WORK ORDER>
From the entries below, return only the lines starting at the one that contains "58: (562, 145, 0.30)" and ending at the one that contains "31: (726, 99, 0.78)", exactly as they stand.

===== RECORDS FOR THE TASK

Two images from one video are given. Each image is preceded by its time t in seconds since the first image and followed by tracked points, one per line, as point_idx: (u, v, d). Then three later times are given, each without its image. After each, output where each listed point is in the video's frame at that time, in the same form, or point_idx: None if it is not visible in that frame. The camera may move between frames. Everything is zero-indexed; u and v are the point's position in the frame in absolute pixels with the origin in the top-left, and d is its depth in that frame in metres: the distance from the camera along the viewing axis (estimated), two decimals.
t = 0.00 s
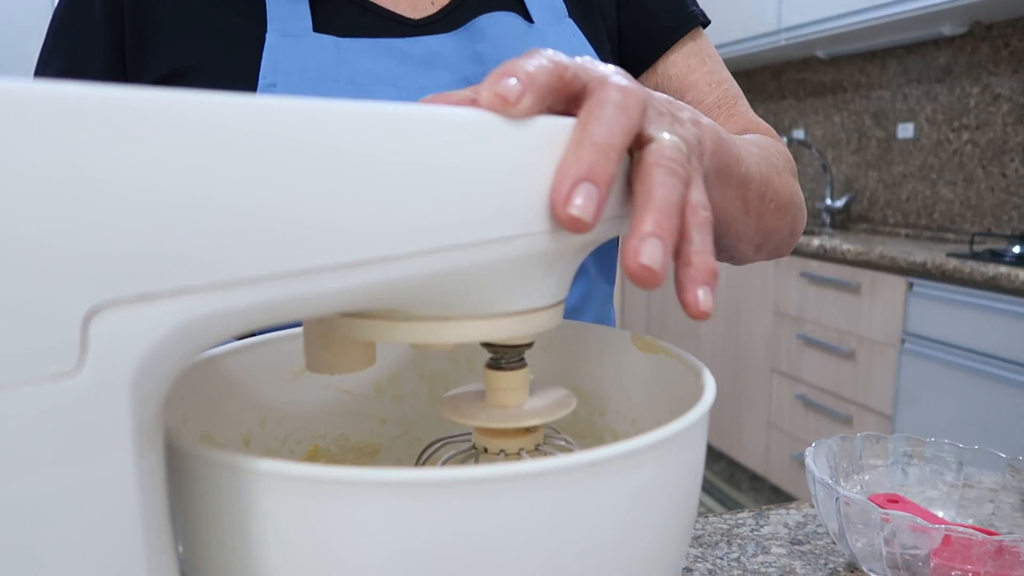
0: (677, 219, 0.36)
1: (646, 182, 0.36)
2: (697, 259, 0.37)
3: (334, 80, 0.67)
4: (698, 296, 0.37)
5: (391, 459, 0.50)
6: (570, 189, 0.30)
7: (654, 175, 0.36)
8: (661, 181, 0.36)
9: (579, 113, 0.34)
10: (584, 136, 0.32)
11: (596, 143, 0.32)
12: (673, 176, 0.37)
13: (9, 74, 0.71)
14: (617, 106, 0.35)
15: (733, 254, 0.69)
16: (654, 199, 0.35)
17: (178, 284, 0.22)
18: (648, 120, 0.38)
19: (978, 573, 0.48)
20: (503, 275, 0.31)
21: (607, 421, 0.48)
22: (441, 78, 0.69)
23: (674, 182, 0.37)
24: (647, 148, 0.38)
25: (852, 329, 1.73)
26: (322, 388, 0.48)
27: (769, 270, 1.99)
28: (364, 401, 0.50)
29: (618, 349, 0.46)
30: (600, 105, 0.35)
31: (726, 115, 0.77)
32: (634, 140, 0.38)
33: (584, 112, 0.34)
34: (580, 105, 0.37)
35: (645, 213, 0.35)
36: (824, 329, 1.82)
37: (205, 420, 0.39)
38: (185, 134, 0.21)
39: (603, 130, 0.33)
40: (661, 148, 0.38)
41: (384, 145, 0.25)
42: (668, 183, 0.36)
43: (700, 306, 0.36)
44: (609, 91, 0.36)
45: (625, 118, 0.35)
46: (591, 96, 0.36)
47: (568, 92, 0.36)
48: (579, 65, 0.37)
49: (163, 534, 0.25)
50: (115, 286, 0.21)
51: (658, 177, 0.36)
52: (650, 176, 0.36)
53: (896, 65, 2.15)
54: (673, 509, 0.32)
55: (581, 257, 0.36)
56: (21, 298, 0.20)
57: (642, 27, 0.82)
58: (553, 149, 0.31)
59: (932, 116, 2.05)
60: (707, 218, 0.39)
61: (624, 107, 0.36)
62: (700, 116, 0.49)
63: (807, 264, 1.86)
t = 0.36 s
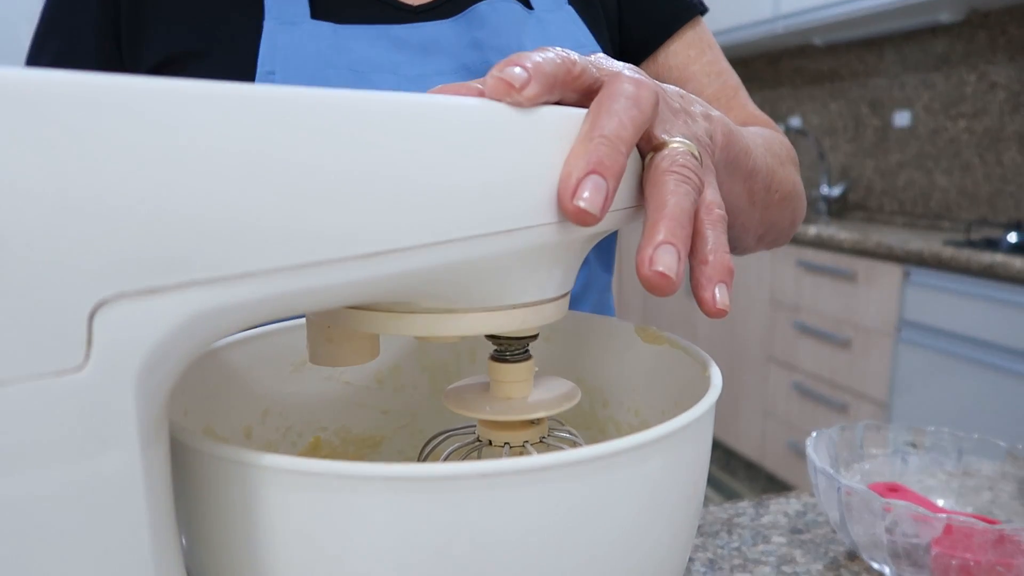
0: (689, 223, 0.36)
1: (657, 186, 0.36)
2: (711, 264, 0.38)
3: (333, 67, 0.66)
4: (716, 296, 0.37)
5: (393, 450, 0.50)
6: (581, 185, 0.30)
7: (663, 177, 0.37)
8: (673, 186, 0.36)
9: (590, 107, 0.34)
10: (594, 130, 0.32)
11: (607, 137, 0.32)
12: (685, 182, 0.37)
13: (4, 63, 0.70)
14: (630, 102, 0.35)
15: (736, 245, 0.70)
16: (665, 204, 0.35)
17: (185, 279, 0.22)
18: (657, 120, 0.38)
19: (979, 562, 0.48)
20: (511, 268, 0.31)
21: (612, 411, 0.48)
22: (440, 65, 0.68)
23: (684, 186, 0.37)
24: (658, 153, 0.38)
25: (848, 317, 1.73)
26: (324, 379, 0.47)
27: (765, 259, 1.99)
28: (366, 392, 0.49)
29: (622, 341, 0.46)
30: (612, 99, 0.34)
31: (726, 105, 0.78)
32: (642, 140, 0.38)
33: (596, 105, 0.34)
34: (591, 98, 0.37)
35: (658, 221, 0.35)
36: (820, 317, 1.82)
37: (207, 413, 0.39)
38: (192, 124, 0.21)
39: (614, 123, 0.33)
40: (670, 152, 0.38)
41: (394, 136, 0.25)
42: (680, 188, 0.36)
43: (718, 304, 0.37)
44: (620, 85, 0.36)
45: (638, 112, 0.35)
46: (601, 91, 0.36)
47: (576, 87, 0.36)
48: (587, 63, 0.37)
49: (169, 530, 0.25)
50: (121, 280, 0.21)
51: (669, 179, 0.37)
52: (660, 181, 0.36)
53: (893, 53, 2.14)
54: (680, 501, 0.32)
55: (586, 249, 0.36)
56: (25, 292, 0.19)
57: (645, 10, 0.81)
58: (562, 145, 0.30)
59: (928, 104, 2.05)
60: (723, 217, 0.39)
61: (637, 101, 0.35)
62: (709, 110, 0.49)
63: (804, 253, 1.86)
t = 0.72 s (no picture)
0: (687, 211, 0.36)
1: (654, 175, 0.36)
2: (713, 250, 0.37)
3: (327, 64, 0.66)
4: (722, 279, 0.37)
5: (391, 442, 0.50)
6: (579, 174, 0.30)
7: (660, 166, 0.36)
8: (671, 174, 0.36)
9: (587, 96, 0.34)
10: (592, 119, 0.32)
11: (605, 126, 0.32)
12: (683, 169, 0.37)
13: None
14: (627, 91, 0.35)
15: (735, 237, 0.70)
16: (662, 191, 0.35)
17: (181, 269, 0.22)
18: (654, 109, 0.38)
19: (975, 552, 0.48)
20: (509, 259, 0.31)
21: (608, 402, 0.48)
22: (437, 59, 0.68)
23: (681, 173, 0.36)
24: (655, 142, 0.38)
25: (845, 309, 1.73)
26: (322, 372, 0.47)
27: (762, 251, 1.99)
28: (363, 385, 0.49)
29: (619, 331, 0.46)
30: (610, 88, 0.34)
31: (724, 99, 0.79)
32: (639, 129, 0.37)
33: (593, 94, 0.33)
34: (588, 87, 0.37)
35: (653, 209, 0.34)
36: (817, 309, 1.82)
37: (204, 405, 0.39)
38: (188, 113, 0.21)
39: (612, 112, 0.33)
40: (667, 140, 0.38)
41: (392, 126, 0.25)
42: (678, 176, 0.36)
43: (724, 287, 0.36)
44: (618, 74, 0.36)
45: (635, 101, 0.35)
46: (599, 80, 0.35)
47: (574, 76, 0.36)
48: (585, 52, 0.37)
49: (167, 522, 0.25)
50: (115, 270, 0.21)
51: (667, 168, 0.36)
52: (657, 169, 0.36)
53: (890, 44, 2.14)
54: (678, 492, 0.32)
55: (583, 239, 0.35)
56: (18, 282, 0.19)
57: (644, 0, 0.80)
58: (560, 133, 0.30)
59: (925, 96, 2.05)
60: (727, 199, 0.40)
61: (635, 90, 0.35)
62: (708, 100, 0.49)
63: (801, 245, 1.86)
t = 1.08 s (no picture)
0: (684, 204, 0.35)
1: (652, 168, 0.36)
2: (712, 246, 0.37)
3: (325, 62, 0.66)
4: (720, 275, 0.36)
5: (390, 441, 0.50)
6: (578, 169, 0.30)
7: (659, 159, 0.36)
8: (669, 167, 0.36)
9: (586, 91, 0.33)
10: (591, 115, 0.31)
11: (605, 121, 0.32)
12: (682, 163, 0.36)
13: None
14: (627, 85, 0.35)
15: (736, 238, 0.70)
16: (659, 183, 0.35)
17: (179, 265, 0.21)
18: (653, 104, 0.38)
19: (977, 551, 0.48)
20: (509, 256, 0.30)
21: (609, 402, 0.48)
22: (435, 55, 0.67)
23: (679, 166, 0.36)
24: (654, 136, 0.38)
25: (843, 308, 1.73)
26: (321, 370, 0.47)
27: (761, 250, 1.99)
28: (363, 383, 0.49)
29: (619, 330, 0.46)
30: (609, 83, 0.34)
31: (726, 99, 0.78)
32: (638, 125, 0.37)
33: (593, 89, 0.33)
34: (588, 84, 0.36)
35: (650, 201, 0.34)
36: (816, 308, 1.82)
37: (201, 404, 0.38)
38: (187, 108, 0.21)
39: (612, 107, 0.32)
40: (665, 134, 0.38)
41: (392, 121, 0.24)
42: (676, 169, 0.36)
43: (723, 283, 0.36)
44: (617, 69, 0.35)
45: (635, 96, 0.34)
46: (598, 76, 0.35)
47: (573, 72, 0.36)
48: (584, 48, 0.36)
49: (165, 521, 0.25)
50: (112, 267, 0.20)
51: (666, 161, 0.36)
52: (654, 162, 0.36)
53: (888, 44, 2.14)
54: (680, 490, 0.31)
55: (584, 236, 0.35)
56: (13, 280, 0.19)
57: None
58: (560, 128, 0.30)
59: (924, 95, 2.05)
60: (726, 194, 0.39)
61: (635, 84, 0.35)
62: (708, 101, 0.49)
63: (800, 244, 1.86)
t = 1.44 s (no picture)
0: (693, 201, 0.35)
1: (660, 165, 0.35)
2: (723, 244, 0.37)
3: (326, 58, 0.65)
4: (731, 274, 0.36)
5: (394, 440, 0.49)
6: (586, 165, 0.29)
7: (667, 156, 0.36)
8: (678, 164, 0.35)
9: (594, 86, 0.33)
10: (599, 110, 0.31)
11: (613, 116, 0.31)
12: (690, 160, 0.36)
13: None
14: (635, 80, 0.34)
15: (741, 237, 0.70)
16: (667, 179, 0.34)
17: (180, 262, 0.21)
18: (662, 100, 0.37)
19: (987, 551, 0.47)
20: (515, 254, 0.30)
21: (614, 400, 0.48)
22: (437, 52, 0.67)
23: (688, 163, 0.36)
24: (662, 132, 0.37)
25: (848, 306, 1.72)
26: (324, 369, 0.47)
27: (765, 248, 1.98)
28: (367, 382, 0.49)
29: (627, 329, 0.45)
30: (616, 77, 0.33)
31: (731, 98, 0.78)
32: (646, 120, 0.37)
33: (600, 84, 0.33)
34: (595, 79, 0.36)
35: (658, 197, 0.34)
36: (821, 307, 1.81)
37: (204, 403, 0.38)
38: (188, 102, 0.20)
39: (620, 102, 0.32)
40: (673, 130, 0.37)
41: (396, 117, 0.24)
42: (684, 166, 0.35)
43: (734, 282, 0.36)
44: (625, 64, 0.35)
45: (643, 91, 0.34)
46: (605, 71, 0.35)
47: (580, 67, 0.35)
48: (591, 43, 0.36)
49: (167, 522, 0.24)
50: (112, 265, 0.20)
51: (674, 158, 0.36)
52: (663, 158, 0.36)
53: (893, 41, 2.12)
54: (688, 491, 0.31)
55: (591, 233, 0.35)
56: (10, 279, 0.19)
57: None
58: (567, 125, 0.30)
59: (929, 92, 2.04)
60: (736, 192, 0.39)
61: (643, 79, 0.34)
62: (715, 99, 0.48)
63: (804, 242, 1.85)
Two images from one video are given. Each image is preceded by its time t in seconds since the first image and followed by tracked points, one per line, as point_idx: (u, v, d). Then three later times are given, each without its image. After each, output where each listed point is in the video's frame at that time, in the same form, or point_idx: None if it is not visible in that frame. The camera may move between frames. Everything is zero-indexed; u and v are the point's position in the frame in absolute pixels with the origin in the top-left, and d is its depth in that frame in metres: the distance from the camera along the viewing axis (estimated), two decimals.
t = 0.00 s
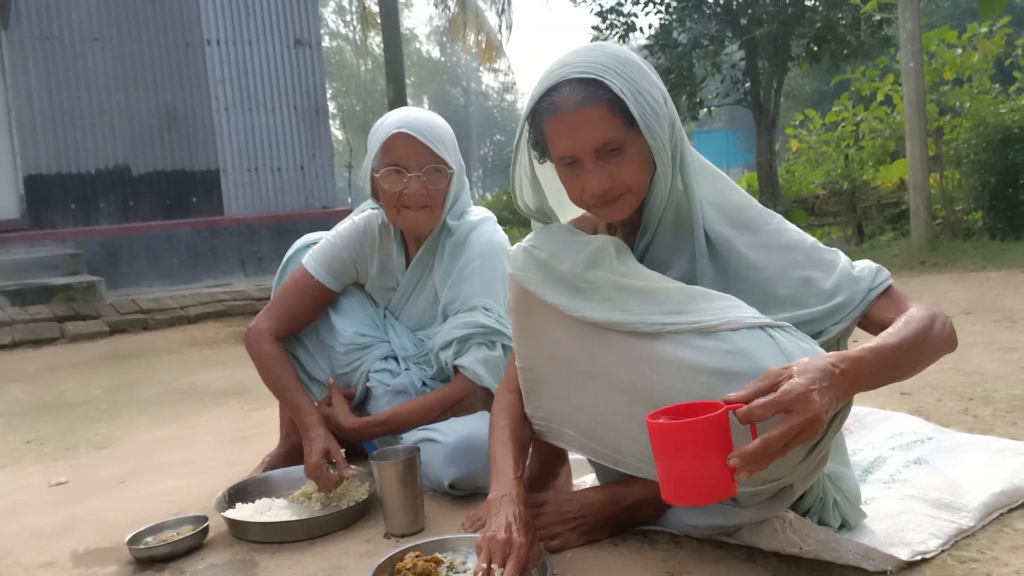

==========

EXPECTED ANSWER>
58: (562, 145, 0.30)
59: (928, 104, 2.05)
60: (723, 217, 0.39)
61: (637, 101, 0.35)
62: (709, 110, 0.49)
63: (804, 253, 1.86)
t = 0.72 s (no picture)
0: (687, 211, 0.36)
1: (654, 175, 0.36)
2: (713, 250, 0.37)
3: (327, 64, 0.66)
4: (722, 279, 0.37)
5: (391, 442, 0.50)
6: (579, 174, 0.30)
7: (660, 166, 0.36)
8: (671, 174, 0.36)
9: (587, 96, 0.34)
10: (592, 119, 0.32)
11: (605, 126, 0.32)
12: (683, 169, 0.37)
13: None
14: (627, 91, 0.35)
15: (735, 237, 0.70)
16: (662, 191, 0.35)
17: (181, 269, 0.22)
18: (654, 109, 0.38)
19: (975, 552, 0.48)
20: (509, 259, 0.31)
21: (608, 402, 0.48)
22: (437, 59, 0.68)
23: (681, 173, 0.36)
24: (655, 142, 0.38)
25: (845, 309, 1.73)
26: (322, 372, 0.47)
27: (762, 251, 1.99)
28: (363, 385, 0.49)
29: (619, 331, 0.46)
30: (610, 88, 0.34)
31: (724, 99, 0.79)
32: (639, 129, 0.37)
33: (593, 94, 0.33)
34: (588, 87, 0.37)
35: (653, 209, 0.34)
36: (817, 309, 1.82)
37: (204, 405, 0.39)
38: (188, 113, 0.21)
39: (612, 112, 0.33)
40: (667, 140, 0.38)
41: (392, 126, 0.25)
42: (678, 176, 0.36)
43: (724, 287, 0.36)
44: (618, 74, 0.36)
45: (635, 101, 0.35)
46: (599, 80, 0.35)
47: (574, 76, 0.36)
48: (585, 52, 0.37)
49: (167, 522, 0.25)
50: (115, 270, 0.21)
51: (667, 168, 0.36)
52: (657, 169, 0.36)
53: (890, 44, 2.14)
54: (678, 492, 0.32)
55: (583, 239, 0.35)
56: (18, 282, 0.19)
57: (644, 0, 0.80)
58: (560, 133, 0.30)
59: (925, 96, 2.05)
60: (727, 199, 0.40)
61: (635, 90, 0.35)
62: (708, 100, 0.49)
63: (801, 245, 1.86)
t = 1.08 s (no picture)
0: (684, 204, 0.35)
1: (652, 168, 0.36)
2: (712, 246, 0.37)
3: (325, 62, 0.66)
4: (720, 275, 0.36)
5: (390, 441, 0.50)
6: (578, 169, 0.30)
7: (659, 159, 0.36)
8: (669, 167, 0.36)
9: (586, 91, 0.33)
10: (591, 115, 0.31)
11: (605, 121, 0.32)
12: (682, 163, 0.36)
13: None
14: (627, 85, 0.35)
15: (736, 238, 0.70)
16: (659, 183, 0.35)
17: (179, 265, 0.21)
18: (653, 104, 0.38)
19: (977, 551, 0.48)
20: (509, 256, 0.30)
21: (609, 402, 0.48)
22: (435, 55, 0.67)
23: (679, 166, 0.36)
24: (654, 136, 0.38)
25: (843, 308, 1.73)
26: (321, 370, 0.47)
27: (761, 250, 1.99)
28: (363, 383, 0.49)
29: (619, 330, 0.46)
30: (609, 83, 0.34)
31: (726, 99, 0.78)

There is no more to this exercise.